**DATA TO PROCESS:**
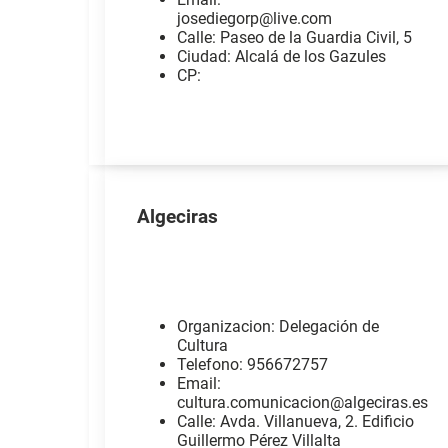
josediegorp@live.com
Calle: Paseo de la Guardia Civil, 5
Ciudad: Alcalá de los Gazules
CP:
Algeciras
Organizacion: Delegación de
Cultura
Telefono: 956672757
Email:
cultura.comunicacion@algeciras.es
Calle: Avda. Villanueva, 2. Edificio
Guillermo Pérez Villalta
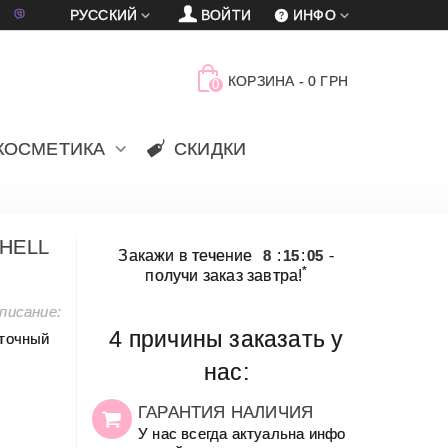
車
賈
РУССКИЙ
ВОЙТИ
ИНФО
КОРЗИНА
-
0 ГРН
0
КОСМЕТИКА
СКИДКИ
HELL
Закажи в течение
8
:
15
:
05
-
*
получи заказ завтра!
писание:
4 причины заказать у
точный
нас:
ГАРАНТИЯ НАЛИЧИЯ
У нас всегда актуальна инфо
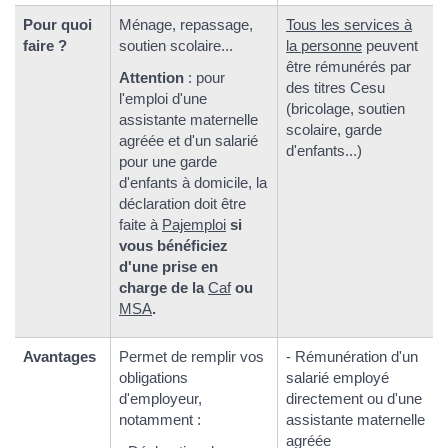
Pour quoi
Ménage, repassage,
Tous les services à
faire ?
soutien scolaire...
la personne
peuvent
être rémunérés par
Attention
: pour
des titres Cesu
l'emploi d'une
(bricolage, soutien
assistante maternelle
scolaire, garde
agréée et d'un salarié
d'enfants...)
pour une garde
d'enfants à domicile, la
déclaration doit être
faite à
Pajemploi
si
vous bénéficiez
d'une prise en
charge de la
Caf
ou
MSA
.
Avantages
Permet de remplir vos
- Rémunération d'un
obligations
salarié employé
d'employeur,
directement ou d'une
notamment :
assistante maternelle
agréée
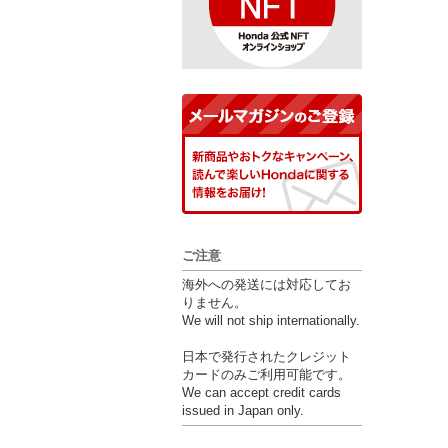
ご注意
海外への発送には対応してお
りません。
We will not ship internationally.
日本で発行されたクレジット
カードのみご利用可能です。
We can accept credit cards
issued in Japan only.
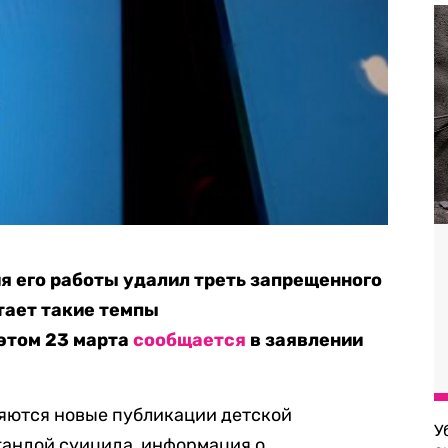
ия его работы удалил треть запрещенного
тает такие темпы
этом 23 марта
сообщается
в заявлении
ляются новые публикации детской
У
гандой суицида, информация о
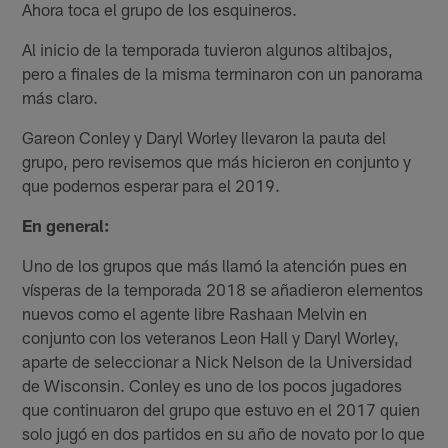
Ahora toca el grupo de los esquineros.
Al inicio de la temporada tuvieron algunos altibajos,
pero a finales de la misma terminaron con un panorama
más claro.
Gareon Conley y Daryl Worley llevaron la pauta del
grupo, pero revisemos que más hicieron en conjunto y
que podemos esperar para el 2019.
En general:
Uno de los grupos que más llamó la atención pues en
vísperas de la temporada 2018 se añadieron elementos
nuevos como el agente libre Rashaan Melvin en
conjunto con los veteranos Leon Hall y Daryl Worley,
aparte de seleccionar a Nick Nelson de la Universidad
de Wisconsin. Conley es uno de los pocos jugadores
que continuaron del grupo que estuvo en el 2017 quien
solo jugó en dos partidos en su año de novato por lo que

**WHAT IS NEEDED:** Show each line of the material where the word "Daryl" occurs.

**ANSWER BOX:**
Gareon Conley y Daryl Worley llevaron la pauta del
conjunto con los veteranos Leon Hall y Daryl Worley,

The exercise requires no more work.